#### Extracted text

# Huge Feeder



## Sheppard (Jul 8, 2004)

Hey i made a video of my P's eating a huge feeder awhile back.
I just never got around to posting it..

So here it is, hopefully it works!
Feeding Video


----------



## killerbee (Aug 18, 2004)

great video, nice touch on the slow motion when going for the kill. Only thing i can suggest is feed something they can finish. keep on filming bro
















btw: your reds look excellent


----------



## MR.FREEZ (Jan 26, 2004)

good video work

id use something a bit smaller though myself, kill it fast you

know.


----------



## micus (Jan 7, 2004)

k so i dont kno how to watch videos off that site,? whats this premium download they keep talkin about


----------



## Pyri (May 26, 2005)

I liked this video very much. There was that something. Waiting piranhas at the start and slow motions. Next time something littlebit smaller


----------



## Sheppard (Jul 8, 2004)

thanks for the comments guys..
Yes i would normally feed something alot smaller but when i saw that feeder at the store i could not resist!

########

Using the information:
a) Do these statements agree with the forum thread about the feeder video? Answer yes or no for each, and quote the words from the thread that decide it. (i) killerbee liked the slow motion in the video. (ii) MR.FREEZ would use a larger feeder himself. (iii) Sheppard says he would normally feed something much smaller.
b) In the forum thread about the feeder video, where did Sheppard see the feeder he could not resist?
c) Please carry on the forum thread about the feeder video from its last post.

#### Given records

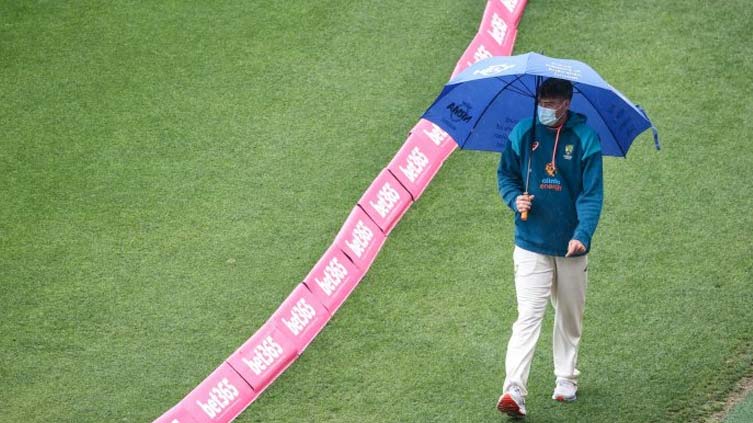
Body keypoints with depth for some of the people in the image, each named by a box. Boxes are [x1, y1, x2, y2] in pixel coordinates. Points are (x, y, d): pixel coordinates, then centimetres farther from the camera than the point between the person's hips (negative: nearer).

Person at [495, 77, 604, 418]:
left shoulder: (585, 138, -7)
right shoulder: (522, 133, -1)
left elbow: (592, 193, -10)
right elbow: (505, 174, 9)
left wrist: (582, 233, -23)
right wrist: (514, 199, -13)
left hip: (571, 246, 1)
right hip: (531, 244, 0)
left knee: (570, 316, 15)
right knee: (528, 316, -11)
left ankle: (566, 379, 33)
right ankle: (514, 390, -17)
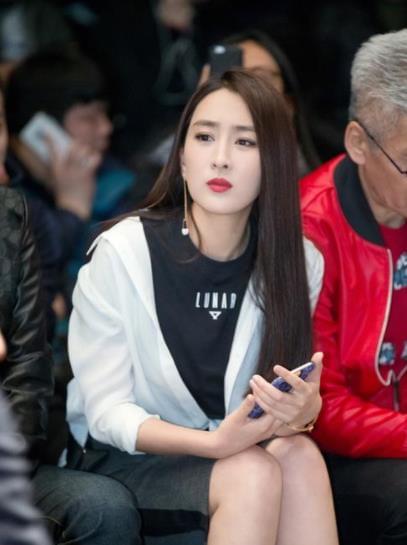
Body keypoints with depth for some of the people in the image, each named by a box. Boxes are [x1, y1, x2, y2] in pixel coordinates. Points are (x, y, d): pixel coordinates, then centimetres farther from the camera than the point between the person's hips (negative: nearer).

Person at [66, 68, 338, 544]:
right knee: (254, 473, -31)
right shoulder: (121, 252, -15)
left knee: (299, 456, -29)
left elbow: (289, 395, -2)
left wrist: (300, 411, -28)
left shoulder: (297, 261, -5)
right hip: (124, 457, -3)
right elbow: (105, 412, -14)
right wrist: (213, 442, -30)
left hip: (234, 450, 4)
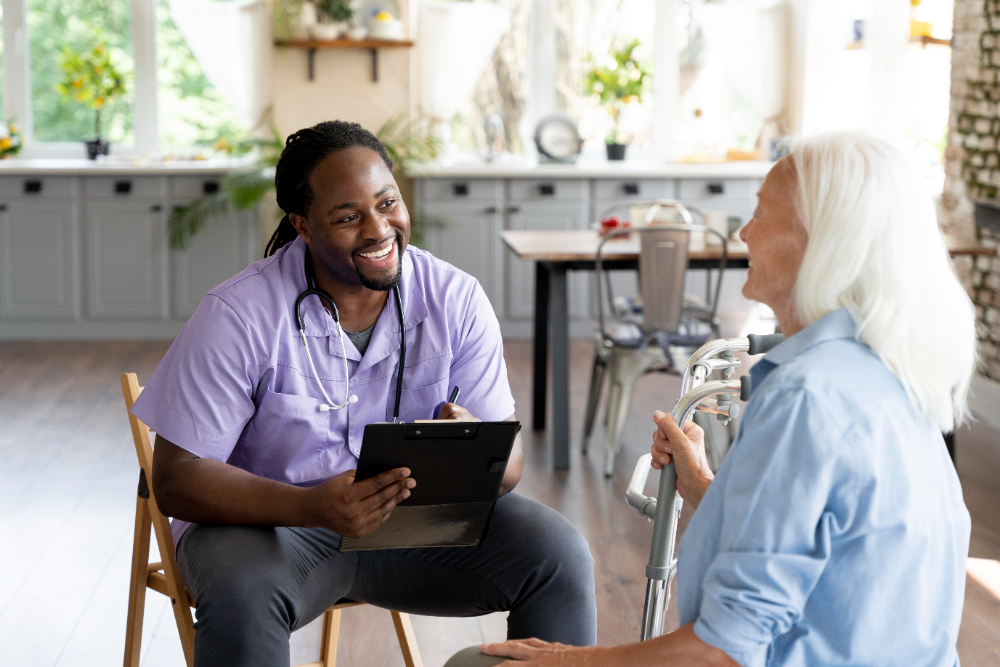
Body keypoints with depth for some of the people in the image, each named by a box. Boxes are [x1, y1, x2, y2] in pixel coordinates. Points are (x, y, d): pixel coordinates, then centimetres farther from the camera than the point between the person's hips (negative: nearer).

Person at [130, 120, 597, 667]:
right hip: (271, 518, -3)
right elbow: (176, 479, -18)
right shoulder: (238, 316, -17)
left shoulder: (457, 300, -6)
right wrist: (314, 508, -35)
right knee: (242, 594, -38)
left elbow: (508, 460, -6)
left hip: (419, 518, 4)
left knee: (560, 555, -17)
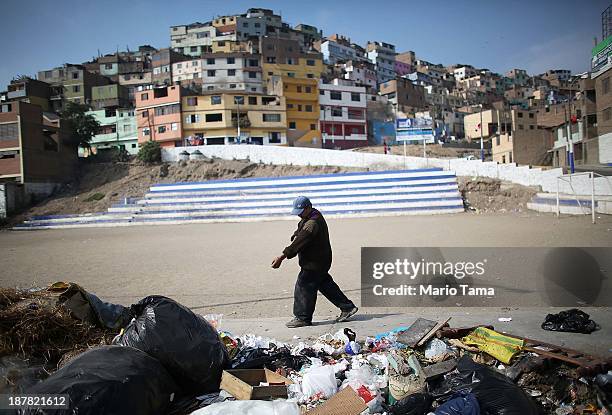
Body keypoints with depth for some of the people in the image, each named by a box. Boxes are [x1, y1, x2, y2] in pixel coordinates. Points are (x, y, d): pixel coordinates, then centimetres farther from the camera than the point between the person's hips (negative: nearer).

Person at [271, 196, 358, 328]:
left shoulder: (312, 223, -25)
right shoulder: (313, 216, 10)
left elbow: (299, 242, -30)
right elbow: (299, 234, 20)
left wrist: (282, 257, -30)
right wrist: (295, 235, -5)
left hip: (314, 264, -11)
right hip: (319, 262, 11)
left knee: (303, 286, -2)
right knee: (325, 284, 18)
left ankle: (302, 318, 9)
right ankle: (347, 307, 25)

########
#### Given records

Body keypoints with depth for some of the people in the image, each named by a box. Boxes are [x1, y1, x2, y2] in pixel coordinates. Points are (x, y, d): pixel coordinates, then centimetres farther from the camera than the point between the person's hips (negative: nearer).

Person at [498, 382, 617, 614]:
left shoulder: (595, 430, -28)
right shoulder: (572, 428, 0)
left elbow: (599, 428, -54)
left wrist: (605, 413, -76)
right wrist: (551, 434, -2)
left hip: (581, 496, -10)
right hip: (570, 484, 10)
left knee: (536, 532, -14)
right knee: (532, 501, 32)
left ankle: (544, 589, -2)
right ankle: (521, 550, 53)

########

Results of the tasks:
a)
(i) Yes: "nice touch on the slow motion when going for the kill"
(ii) No: "id use something a bit smaller though myself"
(iii) Yes: "i would normally feed something alot smaller"

b) At the store.

c)
----------



## Whall Banner (Nov 25, 2004)

Pyri said:


> I liked this video very much. There was that something. Waiting piranhas at the start and slow motions. Next time something littlebit smaller
> 
> 
> 
> ...


I couldn't work it out either


----------



## mantis (May 16, 2003)

yeah the slow mo was cool

nice vid man


----------



## jeddy hao (Mar 1, 2005)

i liked the vid


----------



## deezdrama (Jul 9, 2005)

Great video man!!! I think your P's may have a little pitbull in em. Id like to see another vid this time with a 5 or 6 incher.


----------



## steveling (Jun 6, 2003)

nice vid mate , did they finish the rest of it of did you have to remove from the tank ?


----------



## Sheppard (Jul 8, 2004)

thanks everyone for the kind words..
No they did not finish it..they ate a bit more untill it was halfway eaten, then i had to remove it.

I'd like to make more vids in the future but i have an oscar now. no more P's..
So we will see how things go, they are really small right now


----------



## joefish219 (Feb 8, 2005)

nice video i would have done the same. when was the last time they ate before the the massive goldfish?


----------



## Sheppard (Jul 8, 2004)

I cant really remember off the top of my head since it was awhile ago...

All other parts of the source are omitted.